<< 1 >>
Rating: Summary: Hyped title ¿ poor content Review: I wanted cases for my communications students, and when I saw this title I obtained a copy based upon the author's website comments. Hype. All hype. I circulated the book to (female) associates to determine if I was missing something. According to them, I was "excessively kind -- and please do not waste my time with pretense like this again." BUYER BEWARE The cases are so below style and quality typical to Harvard Business as to be embarrassing. They read like teenage locker room novellas. As is all-too-typical in academe, the book serves one purpose: to help the author keep their job. This text does not help in "understanding the communication process." It is too bad these are such poor cases. My students could use something useful. This is not it. Avoid this text.

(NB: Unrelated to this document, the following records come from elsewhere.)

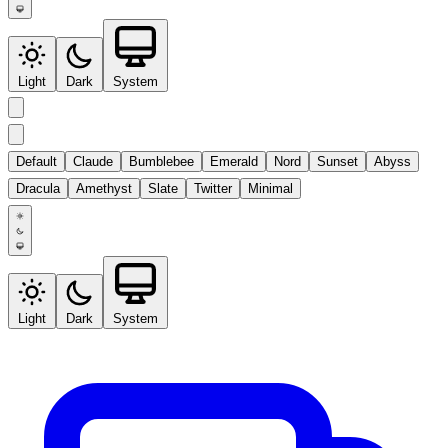
Light
Dark
System
Default
Claude
Bumblebee
Emerald
Nord
Sunset
Abyss
Dracula
Amethyst
Slate
Twitter
Minimal
Light
Dark
System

Rating: Summary: Engaging descriptions of organizational life Review: This is a terrific book! It's impossible to sum up succinctly, but I'll try. It contains 33 cases written by professors of organizational communication at schools ranging from Princeton University to the University of Southern California and just about every major center of communication studies in between. Each case takes the reader into mind and heart and daily life of a person at work. Unlike the Harvard cases, which usually concern dilemmas faced by high-level business leaders, these protagonists range from new hires to retirees, and include women and men working in every kind of department, from manufacturing to IT to sales, engaged in turningpoint talk in face-to-face dyads and world-wide computer networks, in firms across the planet, some for-profit, some not-for-profit, in an astounding variety of industries. The cases are well-written; the reader hovers over the action, hearing the dialogue, examining the documents, experiencing the dilemmas, considering the options, knowing the tactics, and discovering the outcome of the situations described. Issues of organizational climate, teamwork, conflict, diversity, decision-making, training, leadership, change, and culture (among others), are included, and well-indexed. A comprehensive teacher's guide is available on line for faculty unused to using case studies to teach ideas. Reading this book is a thought-provoking pleasure for the lay reader and would delight college students who know (or are told) the theory, but want to know how those ideas apply to day-to-day life in a wide range of organizational contexts. I highly recommend it!